Six More Foreign Film Oscar Contenders
by Nathaniel R
We're now up to 36 entries for Best Foreign Language Film, so over one-third of the way to the full list. Of the six latest announcements The Heiresses has had the arguably highest profile at festivals but the Russian entry is the most "typically Oscar-like" in subject matter, though that thankfully matters less than it once did, even in the foreign category.

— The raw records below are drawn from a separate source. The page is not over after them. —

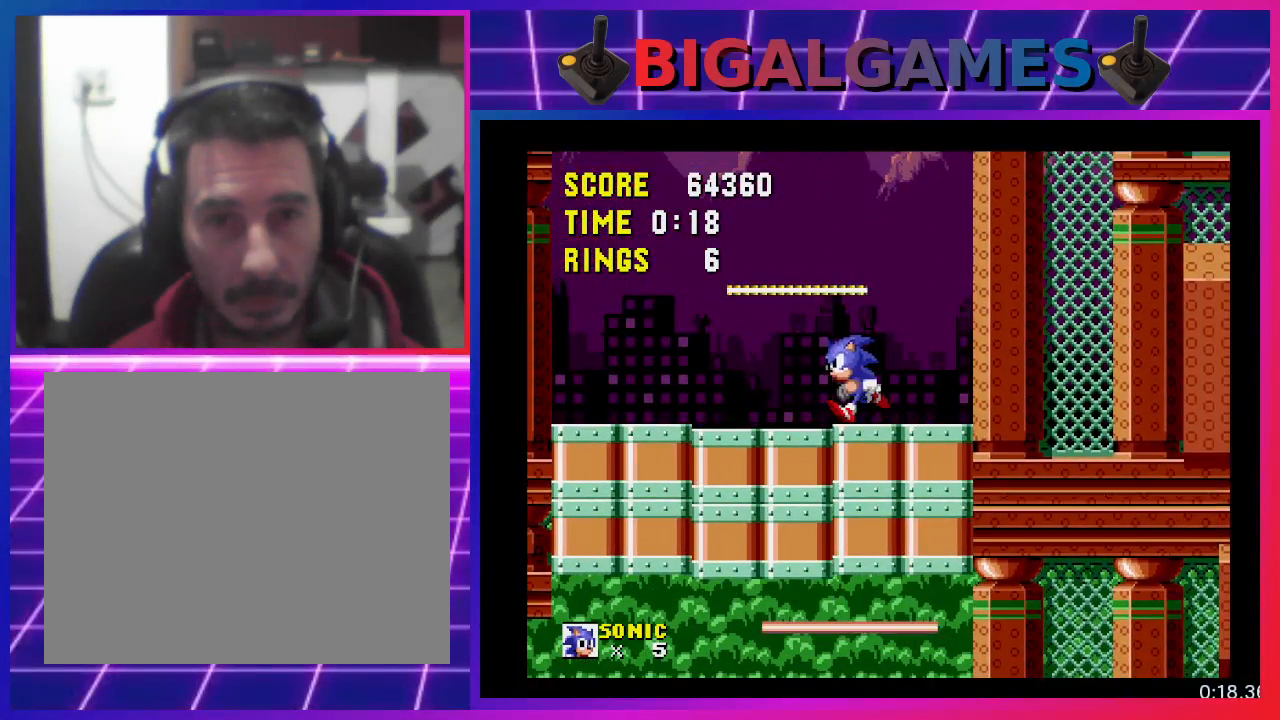
{"buttons": ["CROSS", "DPAD_LEFT"], "events": [[433, "CROSS", "down"]]}
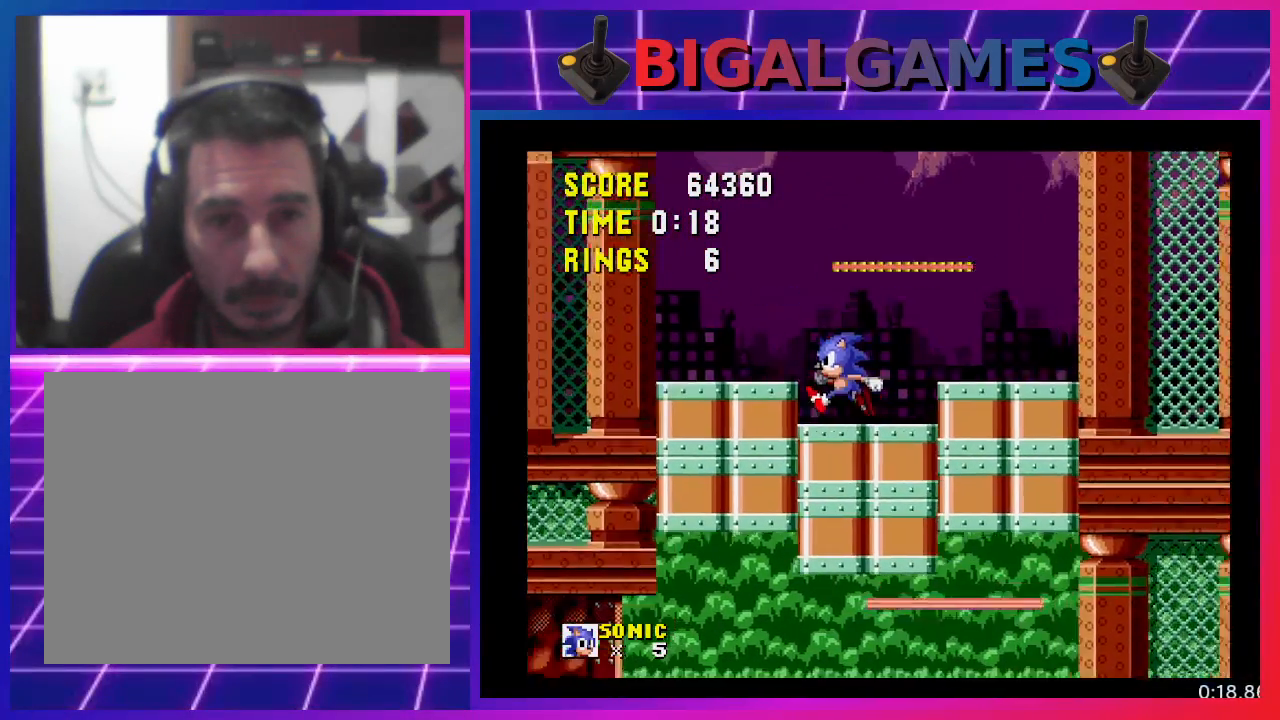
{"buttons": ["DPAD_LEFT"], "events": [[67, "CROSS", "up"], [167, "CROSS", "down"], [333, "CROSS", "up"], [367, "CROSS", "down"], [467, "CROSS", "up"]]}
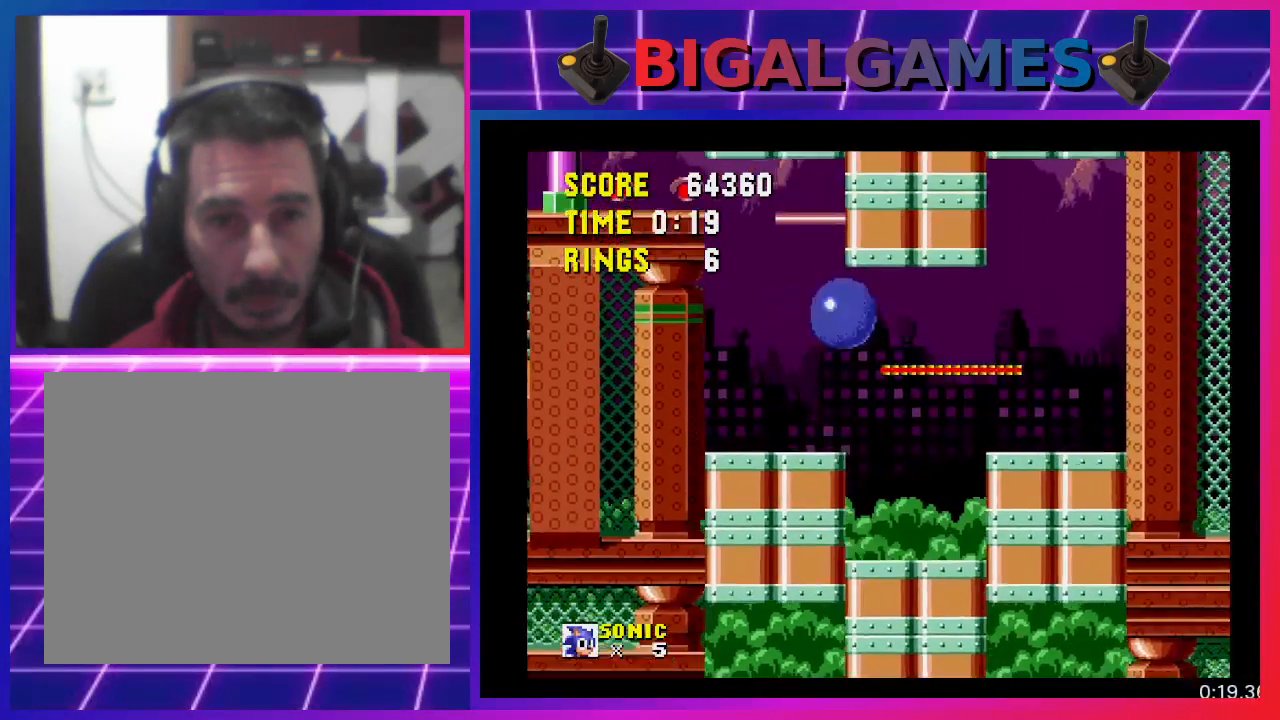
{"buttons": ["CROSS", "DPAD_LEFT"], "events": [[467, "CROSS", "down"]]}
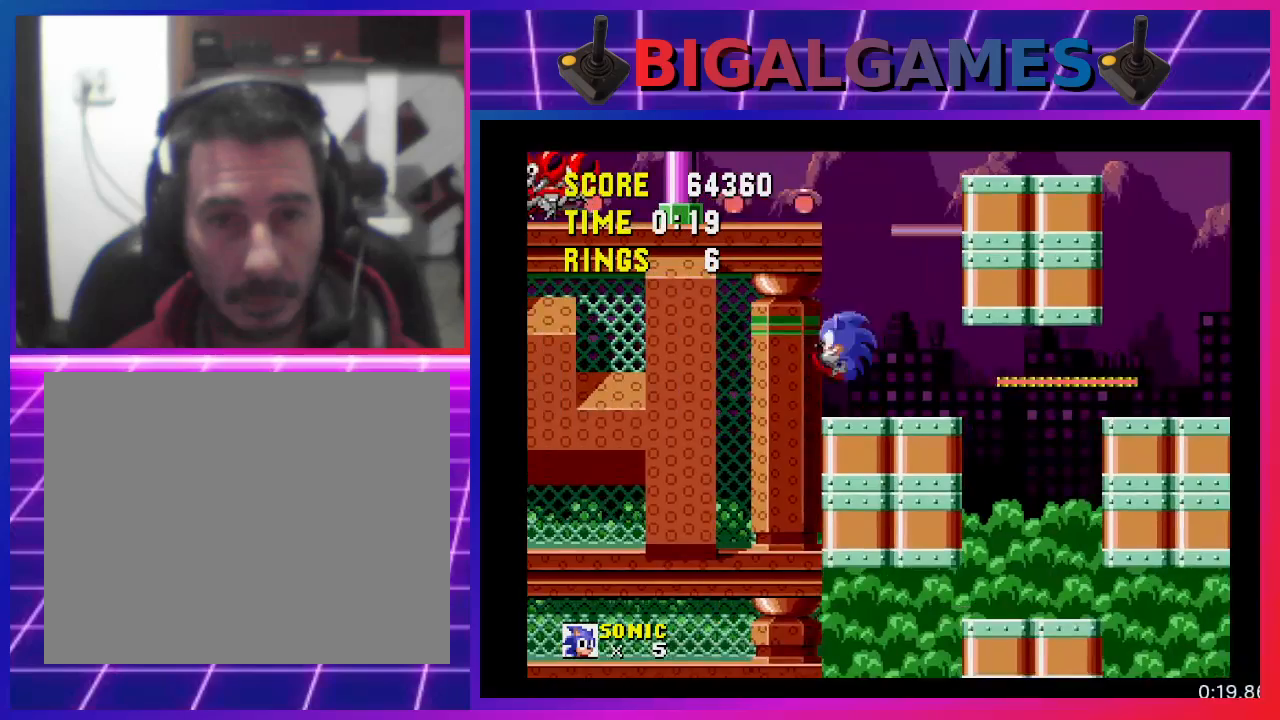
{"buttons": ["DPAD_LEFT"], "events": [[400, "CROSS", "up"]]}
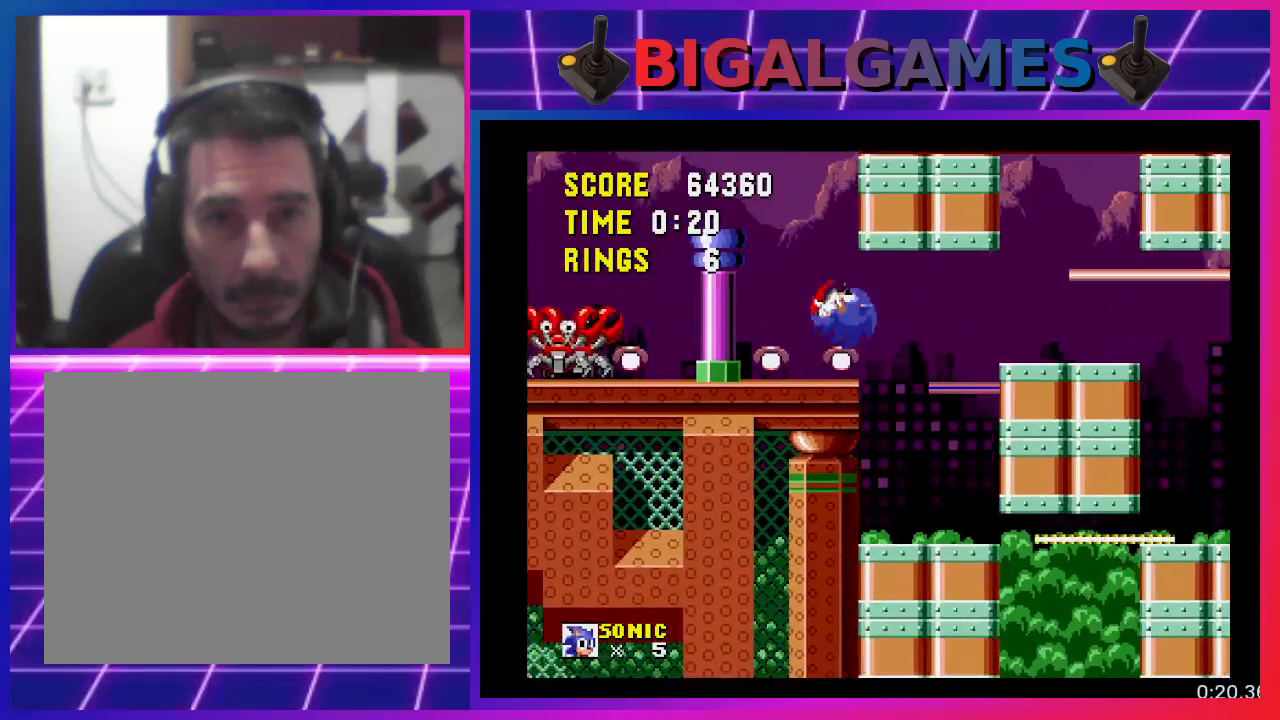
{"buttons": [], "events": [[233, "CROSS", "down"], [333, "DPAD_LEFT", "up"], [367, "CROSS", "up"]]}
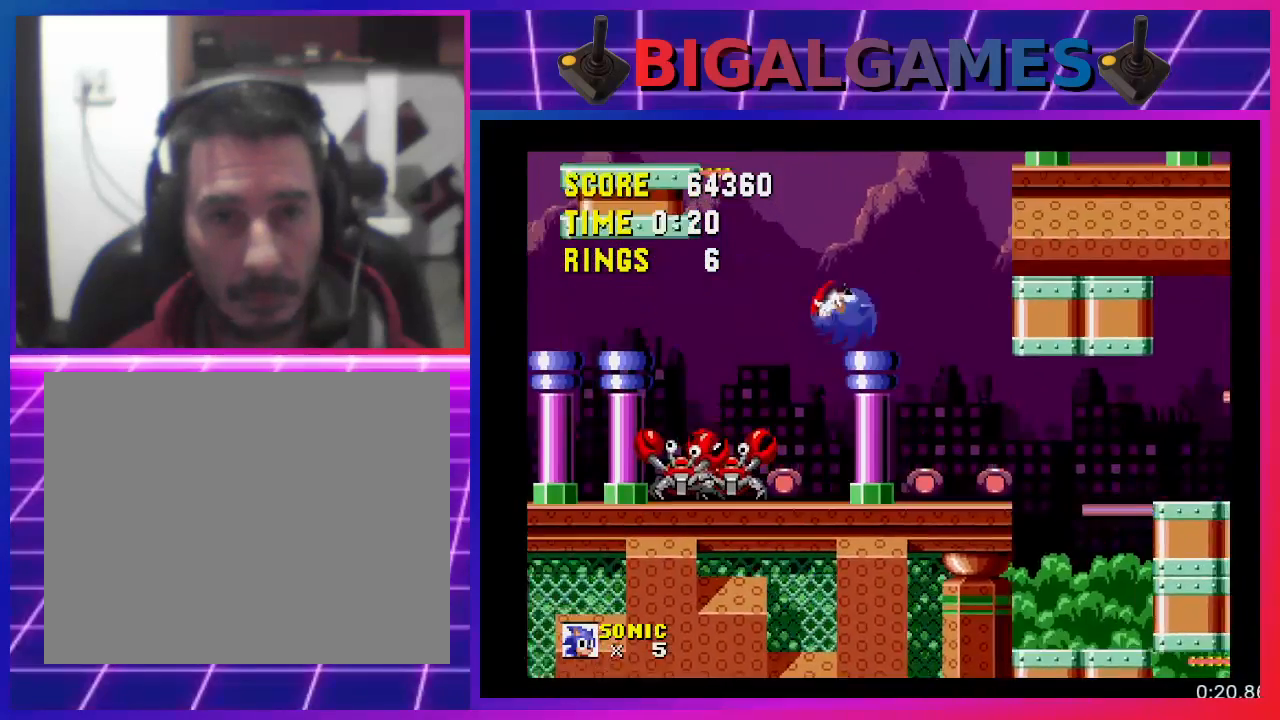
{"buttons": [], "events": [[300, "DPAD_RIGHT", "down"], [333, "DPAD_RIGHT", "up"]]}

- The Great Mystical Circus Brazil
A century in the life of a family of circus owners. This is the 7th time Brazil has submitted a film by Carlos Diegues. He's their most frequently submitted director but none of his submitted films have been nominated. - Graves Without a Name Cambodia
Rithy Panh created Cambodia's only Oscar nominee (the brilliant documentary The Missing Picture). This is another doc on the same topic: the Kmer Rouge and genocide - Polyxeni Greece
The plot sounds intriguing. A young Greek orphan with a lust for life, is adopted and raised by a wealthy Greek-Turkish couple, unaware that people are plotting and after her large inheritance. Greece used to automatically submit the winner of the Thessaloniki Film Festival but those awards have since been abolished. The new big prizes for Greek films are the Hellenic Film Awards (often referred to as "the Iris" like we call the Academy Awards "Oscar"). They began in 2010 with Dogtooth as their first winner but winning the Iris (which Polyxeni did) doesn't automatically get you the Oscar submission since the submission is now decided by a committee. - Sunset Hungary
It's László Nemes' follow up to his Oscar winning debut Son of Saul. He's gone further back in time from World War II in the previous picture to just before World War I for this story of a young woman who wants to be a milliner in a hat shop previously owned by her parents. - The Heiresses Paraguay
Lesbian drama about a formerly wealthy woman restarting her life after her longtime partner is imprisoned. Among its several festival prizes is the promising Best Actress win at Berlinale. - Sobibor - Russia
A true story of a prisoner uprising at an extermination camp in Russia during World War II.